■ **Stored data entries**

----------

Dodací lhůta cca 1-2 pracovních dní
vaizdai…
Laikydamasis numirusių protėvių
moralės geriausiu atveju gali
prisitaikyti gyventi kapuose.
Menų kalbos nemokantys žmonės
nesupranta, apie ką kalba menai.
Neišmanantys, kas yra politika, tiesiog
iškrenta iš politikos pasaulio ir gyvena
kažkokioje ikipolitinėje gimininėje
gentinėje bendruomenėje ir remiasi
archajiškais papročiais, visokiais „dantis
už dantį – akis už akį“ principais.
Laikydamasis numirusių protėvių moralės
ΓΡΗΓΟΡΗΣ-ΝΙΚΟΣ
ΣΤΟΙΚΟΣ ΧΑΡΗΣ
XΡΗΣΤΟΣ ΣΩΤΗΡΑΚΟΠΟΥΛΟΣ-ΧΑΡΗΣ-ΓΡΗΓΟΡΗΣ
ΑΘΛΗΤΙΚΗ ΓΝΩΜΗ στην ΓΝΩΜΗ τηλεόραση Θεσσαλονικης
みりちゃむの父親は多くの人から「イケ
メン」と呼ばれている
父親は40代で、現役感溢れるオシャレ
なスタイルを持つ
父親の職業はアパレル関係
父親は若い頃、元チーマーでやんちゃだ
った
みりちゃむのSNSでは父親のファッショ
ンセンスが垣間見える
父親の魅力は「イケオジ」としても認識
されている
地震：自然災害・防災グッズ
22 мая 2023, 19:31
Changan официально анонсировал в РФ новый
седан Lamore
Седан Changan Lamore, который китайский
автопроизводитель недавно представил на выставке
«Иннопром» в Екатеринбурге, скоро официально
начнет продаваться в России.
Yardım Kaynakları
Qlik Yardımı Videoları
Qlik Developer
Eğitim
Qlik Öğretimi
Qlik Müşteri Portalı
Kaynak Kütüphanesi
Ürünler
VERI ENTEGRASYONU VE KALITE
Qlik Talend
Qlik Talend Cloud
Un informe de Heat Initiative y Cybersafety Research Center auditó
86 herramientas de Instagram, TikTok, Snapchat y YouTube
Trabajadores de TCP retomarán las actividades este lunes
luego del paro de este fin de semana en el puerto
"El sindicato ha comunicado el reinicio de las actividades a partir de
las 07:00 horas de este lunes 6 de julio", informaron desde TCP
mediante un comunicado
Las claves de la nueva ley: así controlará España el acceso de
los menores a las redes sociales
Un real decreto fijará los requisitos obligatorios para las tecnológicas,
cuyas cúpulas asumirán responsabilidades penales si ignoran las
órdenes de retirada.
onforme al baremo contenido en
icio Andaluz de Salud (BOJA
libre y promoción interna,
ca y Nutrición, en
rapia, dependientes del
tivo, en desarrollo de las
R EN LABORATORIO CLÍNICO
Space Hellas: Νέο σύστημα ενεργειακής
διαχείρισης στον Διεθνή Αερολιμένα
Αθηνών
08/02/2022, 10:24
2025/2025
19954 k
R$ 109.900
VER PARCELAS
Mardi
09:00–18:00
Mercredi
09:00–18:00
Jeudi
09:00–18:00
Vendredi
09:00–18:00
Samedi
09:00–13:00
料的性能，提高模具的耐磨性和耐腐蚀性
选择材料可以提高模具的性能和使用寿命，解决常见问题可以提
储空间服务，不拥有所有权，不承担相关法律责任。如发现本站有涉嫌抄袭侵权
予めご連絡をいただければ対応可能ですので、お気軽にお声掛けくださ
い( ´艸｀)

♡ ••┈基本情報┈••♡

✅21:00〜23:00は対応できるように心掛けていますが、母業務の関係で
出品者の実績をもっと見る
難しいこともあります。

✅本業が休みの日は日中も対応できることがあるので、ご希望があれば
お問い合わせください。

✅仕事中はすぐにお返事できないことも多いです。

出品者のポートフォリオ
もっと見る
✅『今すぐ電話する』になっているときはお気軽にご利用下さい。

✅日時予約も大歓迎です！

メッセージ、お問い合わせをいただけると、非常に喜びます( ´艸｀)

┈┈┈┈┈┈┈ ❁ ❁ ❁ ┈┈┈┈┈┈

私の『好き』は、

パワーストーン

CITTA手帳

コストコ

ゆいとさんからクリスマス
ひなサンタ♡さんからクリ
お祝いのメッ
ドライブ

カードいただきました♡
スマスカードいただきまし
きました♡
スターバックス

----------

■ **TASK REQUIREMENTS**
Retype every line of the items above, keeping each character and line break the same.

■ **WRITTEN SOLUTION**
Dodací lhůta cca 1-2 pracovních dní
vaizdai…
Laikydamasis numirusių protėvių
moralės geriausiu atveju gali
prisitaikyti gyventi kapuose.
Menų kalbos nemokantys žmonės
nesupranta, apie ką kalba menai.
Neišmanantys, kas yra politika, tiesiog
iškrenta iš politikos pasaulio ir gyvena
kažkokioje ikipolitinėje gimininėje
gentinėje bendruomenėje ir remiasi
archajiškais papročiais, visokiais „dantis
už dantį – akis už akį“ principais.
Laikydamasis numirusių protėvių moralės
ΓΡΗΓΟΡΗΣ-ΝΙΚΟΣ
ΣΤΟΙΚΟΣ ΧΑΡΗΣ
XΡΗΣΤΟΣ ΣΩΤΗΡΑΚΟΠΟΥΛΟΣ-ΧΑΡΗΣ-ΓΡΗΓΟΡΗΣ
ΑΘΛΗΤΙΚΗ ΓΝΩΜΗ στην ΓΝΩΜΗ τηλεόραση Θεσσαλονικης
みりちゃむの父親は多くの人から「イケ
メン」と呼ばれている
父親は40代で、現役感溢れるオシャレ
なスタイルを持つ
父親の職業はアパレル関係
父親は若い頃、元チーマーでやんちゃだ
った
みりちゃむのSNSでは父親のファッショ
ンセンスが垣間見える
父親の魅力は「イケオジ」としても認識
されている
地震：自然災害・防災グッズ
22 мая 2023, 19:31
Changan официально анонсировал в РФ новый
седан Lamore
Седан Changan Lamore, который китайский
автопроизводитель недавно представил на выставке
«Иннопром» в Екатеринбурге, скоро официально
начнет продаваться в России.
Yardım Kaynakları
Qlik Yardımı Videoları
Qlik Developer
Eğitim
Qlik Öğretimi
Qlik Müşteri Portalı
Kaynak Kütüphanesi
Ürünler
VERI ENTEGRASYONU VE KALITE
Qlik Talend
Qlik Talend Cloud
Un informe de Heat Initiative y Cybersafety Research Center auditó
86 herramientas de Instagram, TikTok, Snapchat y YouTube
Trabajadores de TCP retomarán las actividades este lunes
luego del paro de este fin de semana en el puerto
"El sindicato ha comunicado el reinicio de las actividades a partir de
las 07:00 horas de este lunes 6 de julio", informaron desde TCP
mediante un comunicado
Las claves de la nueva ley: así controlará España el acceso de
los menores a las redes sociales
Un real decreto fijará los requisitos obligatorios para las tecnológicas,
cuyas cúpulas asumirán responsabilidades penales si ignoran las
órdenes de retirada.
onforme al baremo contenido en
icio Andaluz de Salud (BOJA
libre y promoción interna,
ca y Nutrición, en
rapia, dependientes del
tivo, en desarrollo de las
R EN LABORATORIO CLÍNICO
Space Hellas: Νέο σύστημα ενεργειακής
διαχείρισης στον Διεθνή Αερολιμένα
Αθηνών
08/02/2022, 10:24
2025/2025
19954 k
R$ 109.900
VER PARCELAS
Mardi
09:00–18:00
Mercredi
09:00–18:00
Jeudi
09:00–18:00
Vendredi
09:00–18:00
Samedi
09:00–13:00
料的性能，提高模具的耐磨性和耐腐蚀性
选择材料可以提高模具的性能和使用寿命，解决常见问题可以提
储空间服务，不拥有所有权，不承担相关法律责任。如发现本站有涉嫌抄袭侵权
予めご連絡をいただければ対応可能ですので、お気軽にお声掛けくださ
い( ´艸｀)

♡ ••┈基本情報┈••♡

✅21:00〜23:00は対応できるように心掛けていますが、母業務の関係で
出品者の実績をもっと見る
難しいこともあります。

✅本業が休みの日は日中も対応できることがあるので、ご希望があれば
お問い合わせください。

✅仕事中はすぐにお返事できないことも多いです。

出品者のポートフォリオ
もっと見る
✅『今すぐ電話する』になっているときはお気軽にご利用下さい。

✅日時予約も大歓迎です！

メッセージ、お問い合わせをいただけると、非常に喜びます( ´艸｀)

┈┈┈┈┈┈┈ ❁ ❁ ❁ ┈┈┈┈┈┈

私の『好き』は、

パワーストーン

CITTA手帳

コストコ

ゆいとさんからクリスマス
ひなサンタ♡さんからクリ
お祝いのメッ
ドライブ

カードいただきました♡
スマスカードいただきまし
きました♡
スターバックス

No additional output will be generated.